A Lower Bound Theorem for strongly regular CW spheres with up to $2d+1$ vertices

TL;DR

This paper extends a conjecture on face counts of polytopes with up to 2d vertices to broader classes like lattices and CW complexes, providing lower bounds and characterizations of equality cases.

Contribution

It generalizes Grünbaum's conjecture to lattices with the diamond property and strongly regular CW complexes, establishing new lower bounds and characterizations.

Findings

Lattices with the diamond property have at least _k(d+s,d) elements of rank k+1.

Characterization of equality cases for face lattices of certain CW complexes.

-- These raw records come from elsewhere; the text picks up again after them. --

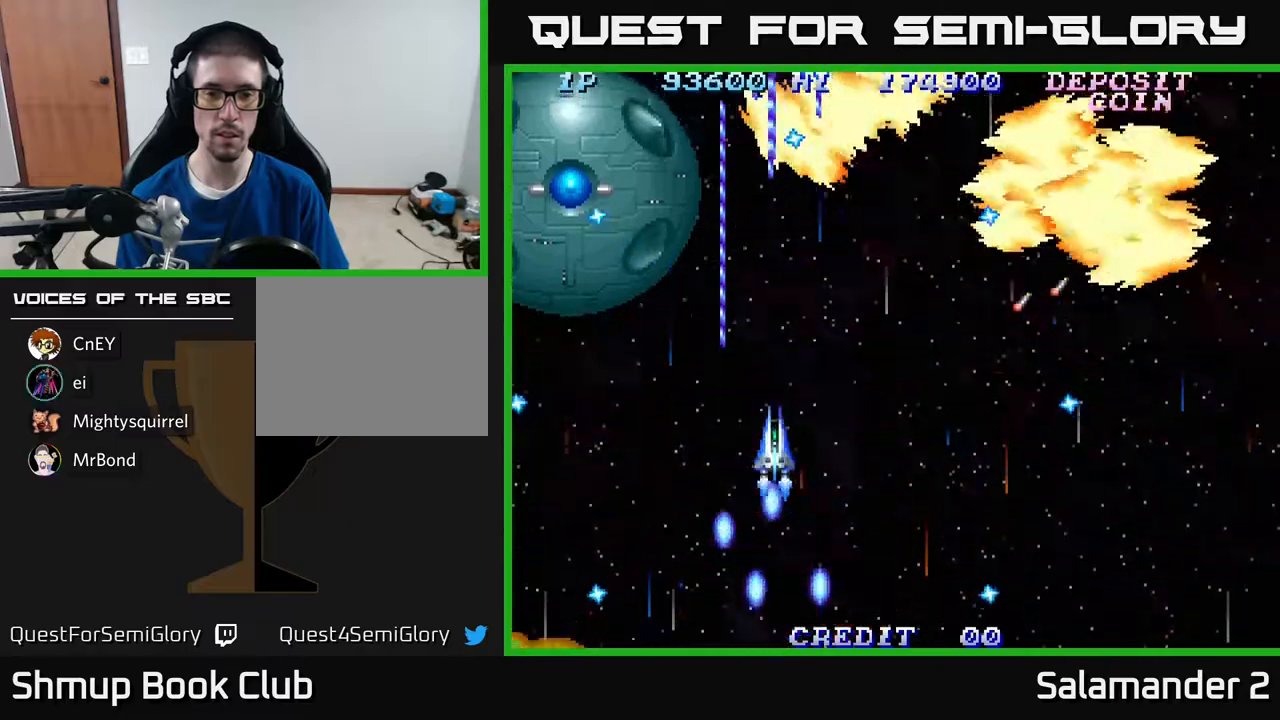
{"buttons": ["A", "DPAD_DOWN"], "right_stick": "center", "events": [[400, "DPAD_DOWN", "down"], [450, "DPAD_LEFT", "up"]]}
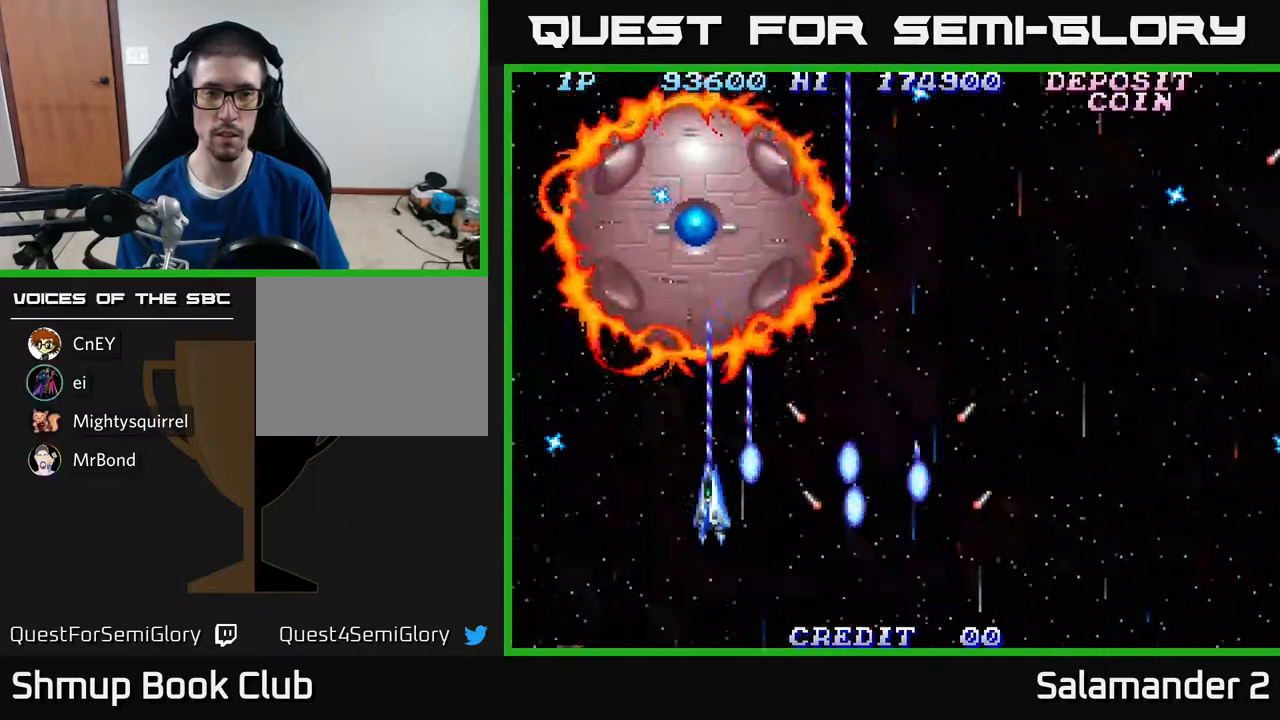
{"buttons": ["A", "DPAD_DOWN"], "right_stick": "center", "events": [[200, "DPAD_DOWN", "up"], [233, "DPAD_UP", "down"], [467, "DPAD_UP", "up"], [500, "DPAD_DOWN", "down"]]}
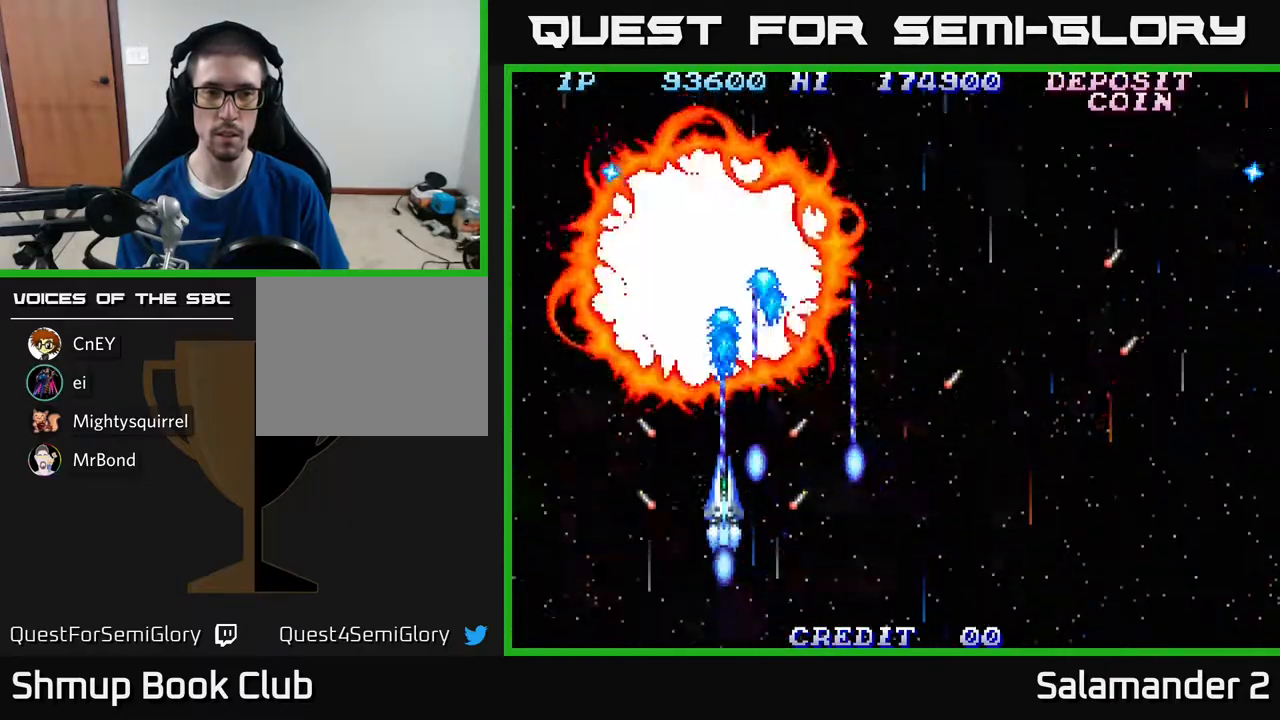
{"buttons": ["A"], "right_stick": "center", "events": [[150, "DPAD_DOWN", "up"]]}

Sharp lower bounds on the number of k-faces for complexes with 2d+1 vertices.

Abstract

In 1967, Gr\"unmbaum conjectured that any $d$-dimensional polytope with $d+s\leq 2d$ vertices has at least \[\phi_k(d+s,d) = {d+1 \choose k+1 }+{d \choose k+1 }-{d+1-s \choose k+1 } \] $k$-faces. This conjecture along with the characterization of equality cases was recently proved by the author. In this paper, several extensions of this result are established. Specifically, it is proved that lattices with the diamond property (for example, abstract polytopes) and $d+s\leq 2d$ atoms have at least $\phi_k(d+s,d)$ elements of rank $k+1$. Furthermore, in the case of face lattices of strongly regular CW complexes representing normal pseudomanifolds with up to $2d$ vertices, a characterization of equality cases is given. Finally, sharp lower bounds on the number of $k$-faces of strongly regular CW complexes representing normal pseudomanifolds with $2d+1$ vertices are obtained. These bounds are given by the face numbers of certain polytopes with $2d+1$ vertices.